● **PROBLEM STATEMENT**
Could you retype the whole listing, word for word?

● **DATA TO USE**
○ ○ ○
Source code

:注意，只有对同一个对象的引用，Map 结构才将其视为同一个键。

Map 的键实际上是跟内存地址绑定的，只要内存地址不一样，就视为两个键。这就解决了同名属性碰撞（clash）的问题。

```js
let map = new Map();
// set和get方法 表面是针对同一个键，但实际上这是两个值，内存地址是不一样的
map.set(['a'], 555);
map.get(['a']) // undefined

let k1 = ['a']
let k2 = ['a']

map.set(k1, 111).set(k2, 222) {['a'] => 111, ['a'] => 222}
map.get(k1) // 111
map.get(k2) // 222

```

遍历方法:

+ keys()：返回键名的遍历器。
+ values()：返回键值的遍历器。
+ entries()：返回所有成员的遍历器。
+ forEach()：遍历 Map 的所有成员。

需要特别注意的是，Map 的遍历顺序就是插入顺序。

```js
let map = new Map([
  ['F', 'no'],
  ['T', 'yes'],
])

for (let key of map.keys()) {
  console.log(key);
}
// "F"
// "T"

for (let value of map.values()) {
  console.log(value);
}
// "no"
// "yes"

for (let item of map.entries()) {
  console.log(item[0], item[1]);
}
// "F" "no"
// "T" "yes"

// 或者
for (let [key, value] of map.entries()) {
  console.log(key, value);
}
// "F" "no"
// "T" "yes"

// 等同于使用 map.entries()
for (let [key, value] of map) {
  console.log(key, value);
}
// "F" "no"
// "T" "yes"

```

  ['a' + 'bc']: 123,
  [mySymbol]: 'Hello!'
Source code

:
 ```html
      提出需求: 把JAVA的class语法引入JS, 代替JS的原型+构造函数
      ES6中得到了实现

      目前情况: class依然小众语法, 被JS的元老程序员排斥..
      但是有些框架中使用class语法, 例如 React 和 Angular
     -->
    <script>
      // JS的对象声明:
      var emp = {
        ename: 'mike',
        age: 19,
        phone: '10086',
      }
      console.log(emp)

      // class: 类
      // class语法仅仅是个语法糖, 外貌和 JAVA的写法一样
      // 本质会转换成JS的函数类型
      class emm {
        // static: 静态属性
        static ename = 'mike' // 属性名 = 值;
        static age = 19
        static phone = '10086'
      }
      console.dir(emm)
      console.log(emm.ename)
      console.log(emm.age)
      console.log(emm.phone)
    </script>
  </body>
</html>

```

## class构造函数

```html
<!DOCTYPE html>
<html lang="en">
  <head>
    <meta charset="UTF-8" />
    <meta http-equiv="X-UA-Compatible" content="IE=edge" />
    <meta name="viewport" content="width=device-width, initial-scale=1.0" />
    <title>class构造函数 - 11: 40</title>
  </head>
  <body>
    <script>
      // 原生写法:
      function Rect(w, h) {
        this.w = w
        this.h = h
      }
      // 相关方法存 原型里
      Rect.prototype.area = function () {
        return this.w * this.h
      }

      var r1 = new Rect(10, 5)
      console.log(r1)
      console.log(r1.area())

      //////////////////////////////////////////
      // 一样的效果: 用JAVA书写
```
○ ○ ○
● **EXERCISE ANSWER**
Source code

:注意，只有对同一个对象的引用，Map 结构才将其视为同一个键。

Map 的键实际上是跟内存地址绑定的，只要内存地址不一样，就视为两个键。这就解决了同名属性碰撞（clash）的问题。

```js
let map = new Map();
// set和get方法 表面是针对同一个键，但实际上这是两个值，内存地址是不一样的
map.set(['a'], 555);
map.get(['a']) // undefined

let k1 = ['a']
let k2 = ['a']

map.set(k1, 111).set(k2, 222) {['a'] => 111, ['a'] => 222}
map.get(k1) // 111
map.get(k2) // 222

```

遍历方法:

+ keys()：返回键名的遍历器。
+ values()：返回键值的遍历器。
+ entries()：返回所有成员的遍历器。
+ forEach()：遍历 Map 的所有成员。

需要特别注意的是，Map 的遍历顺序就是插入顺序。

```js
let map = new Map([
  ['F', 'no'],
  ['T', 'yes'],
])

for (let key of map.keys()) {
  console.log(key);
}
// "F"
// "T"

for (let value of map.values()) {
  console.log(value);
}
// "no"
// "yes"

for (let item of map.entries()) {
  console.log(item[0], item[1]);
}
// "F" "no"
// "T" "yes"

// 或者
for (let [key, value] of map.entries()) {
  console.log(key, value);
}
// "F" "no"
// "T" "yes"

// 等同于使用 map.entries()
for (let [key, value] of map) {
  console.log(key, value);
}
// "F" "no"
// "T" "yes"

```

  ['a' + 'bc']: 123,
  [mySymbol]: 'Hello!'
Source code

:
 ```html
      提出需求: 把JAVA的class语法引入JS, 代替JS的原型+构造函数
      ES6中得到了实现

      目前情况: class依然小众语法, 被JS的元老程序员排斥..
      但是有些框架中使用class语法, 例如 React 和 Angular
     -->
    <script>
      // JS的对象声明:
      var emp = {
        ename: 'mike',
        age: 19,
        phone: '10086',
      }
      console.log(emp)

      // class: 类
      // class语法仅仅是个语法糖, 外貌和 JAVA的写法一样
      // 本质会转换成JS的函数类型
      class emm {
        // static: 静态属性
        static ename = 'mike' // 属性名 = 值;
        static age = 19
        static phone = '10086'
      }
      console.dir(emm)
      console.log(emm.ename)
      console.log(emm.age)
      console.log(emm.phone)
    </script>
  </body>
</html>

```

## class构造函数

```html
<!DOCTYPE html>
<html lang="en">
  <head>
    <meta charset="UTF-8" />
    <meta http-equiv="X-UA-Compatible" content="IE=edge" />
    <meta name="viewport" content="width=device-width, initial-scale=1.0" />
    <title>class构造函数 - 11: 40</title>
  </head>
  <body>
    <script>
      // 原生写法:
      function Rect(w, h) {
        this.w = w
        this.h = h
      }
      // 相关方法存 原型里
      Rect.prototype.area = function () {
        return this.w * this.h
      }

      var r1 = new Rect(10, 5)
      console.log(r1)
      console.log(r1.area())

      //////////////////////////////////////////
      // 一样的效果: 用JAVA书写
```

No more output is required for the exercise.